In [1]:
from rl_optimal_search.environment import *
from tqdm.notebook import tqdm
import numpy as np
from scipy.special import zeta
import pathlib


In [12]:
import matplotlib.pyplot as plt


In [3]:
def powerlaw(beta, l):
    """ Normalized discrete powerlaw """
    return (1/zeta(beta+1, q=1)) * l ** (-1-beta)

def double_exp(parameters, l):
    """ Normalized discrete double exponential """
    
    d_int, d_ext, p = parameters
    gamma_int = 1/d_int
    gamma_ext = 1/d_ext
    
    return p * (1-np.exp(-gamma_int)) * np.exp(-gamma_int * (l-1)) + (1-p) * (1-np.exp(-gamma_ext)) * np.exp(-gamma_ext * (l-1))

In [2]:
from rl_optimal_search.theoretical_policy import get_ps

In [4]:
def policy_from_distr(parameters, max_length, model):
    """
    Gets policy from a given probability distribution.

    Parameters
    ----------
    parameters : (list for double_exp, float for powerlaw) parameters of the distribution
    max_length : (int) maximum length value for which the policy is computed
    model : (str) Theoretical model. Options: 'double_exp', 'powerlaw'

    Returns
    -------
    policy : (list) policy starting from the counter at l=1.
        
    """
    policy = [1]
    for length in range(1, max_length+1):
        if model == 'powerlaw':
            policy.append(1 - powerlaw(parameters, length) / np.prod(policy))
        elif model == 'double_exp':
            policy.append(1 - double_exp(parameters, length) / np.prod(policy))
        
    policy = policy[1:]
    
    return policy

In [4]:
def walk_from_policy(config):
    '''
    Walk of foragers given a probability distribution of step lengths.
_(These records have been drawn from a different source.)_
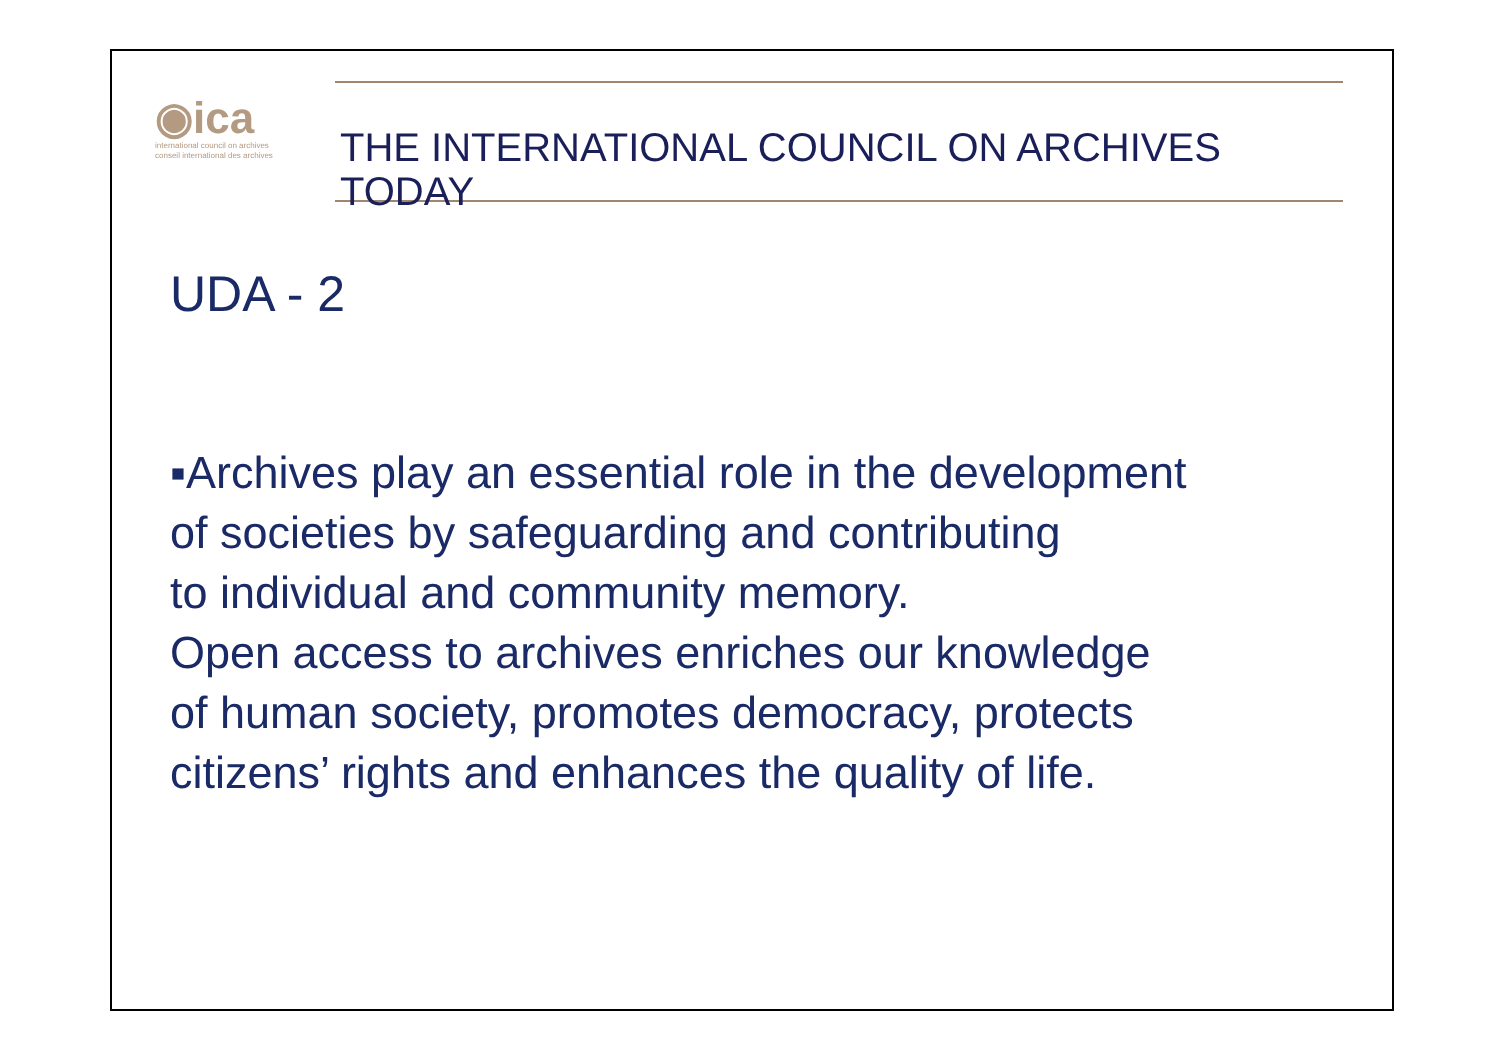◉ica
international council on archives
conseil international des archives
THE INTERNATIONAL COUNCIL ON ARCHIVES
TODAY
UDA - 2
▪Archives play an essential role in the development
of societies by safeguarding and contributing
to individual and community memory.
Open access to archives enriches our knowledge
of human society, promotes democracy, protects
citizens’ rights and enhances the quality of life.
Performance is evaluated as the number of targets found in a fixed time.
    
    Input
    -------
    config: (dict) config dict with parameters
    
    Description of parameters in config
    ------------------------------------
    time_ep: (int) Number of steps (decisions)
    n: (int) number of agents
    kick: (float) agent is displaced a distance of kick from the target when it finds it
    model: (str) type of model. Options: 'powerlaw', 'double_exp'
    Nt: (int) number of targets
    L: (int) world size
    at:  (int/float) radius of the targets
    destructive:  (bool) True if targets are destructive
                     
    '''
    
    #get parameters of the distributions depending on the chosen model
    if config['model'] == 'powerlaw':
        parameters = config['beta']
    elif config['model'] == 'double_exp':
        parameters = [config['d_int'], config['d_ext'], config['p']]
        
    #get policy: probability of staying in same direction at each time. 
    policy = policy_from_distr(parameters, max_length=config['time_ep'], model=config['model'])
    
    reward = [0] * config['n']
    
    for ag in tqdm(range(config['n'])):
        #initialize agents clock, position and direction, as well as targets in the env.
        pos = np.zeros((config['time_ep'], 2))
        pos[0] = np.random.rand(2)*config['L'] 
        direction = np.random.rand()*2*np.pi 
        
        internal_clock = 0 #which corresponds to l=1
        target_positions = np.random.rand(config['Nt'],2) * config['L']
        
        for t in range(1, config['time_ep']):   
            
            #update position
            pos[t, 0] = pos[t-1, 0] + np.cos(direction)
            pos[t, 1] = pos[t-1, 1] + np.sin(direction)
            
            pos[t] %= config['L']
            
            #check reward
            encounters = get_encounters(pos[t-1], pos[t], target_positions, config['L'], config['at'])
        
            kick = False
            
            if sum(encounters) > 0: 
                
                first_encounter = np.arange(len(target_positions))[encounters]
                
                if config['destructive']:
                    #target is destroyed, sample position for a new target.
                    target_positions[first_encounter] = np.random.rand(1,2) * config['L']
                else:
                
                    #----KICK----
                    # If there was an encounter, we reset direction and change position of particle to (pos target + ls)
                    kick_direction = np.random.rand()*2*np.pi  
                    pos[t,  0] = (target_positions[first_encounter, 0] + config['kick']*np.cos(kick_direction))%config['L']
                    pos[t,  1] = (target_positions[first_encounter, 1] + config['kick']*np.sin(kick_direction))%config['L']
                    #------------
                
                reward[ag] += 1
                kick = True
                
                
                    
                 
            if np.random.rand() > policy[internal_clock] or kick:
                internal_clock = 0
                direction = np.random.rand()*2*np.pi  
                
            else:
                internal_clock += 1
                
        
    mean_reward = np.mean(reward)
    
    return reward

In [8]:
config = {'d_int': 0.5,
          'd_ext': 40,
          'p': 0.5,
          'beta': 0.8,#tune.uniform(0.0000001, 1),
          'model': 'double_exp',
          'time_ep': 3000,
          'n': 5000,
          'kick': 10.0,
          'Nt': 100,
          'L': 100,
          'at': 0.5,
          'destructive': False
          }

In [13]:
results = walk_from_policy(config)

  0%|          | 0/500 [00:00<?, ?it/s]

In [10]:
target_positions = np.random.rand(config['Nt'],2) * config['L']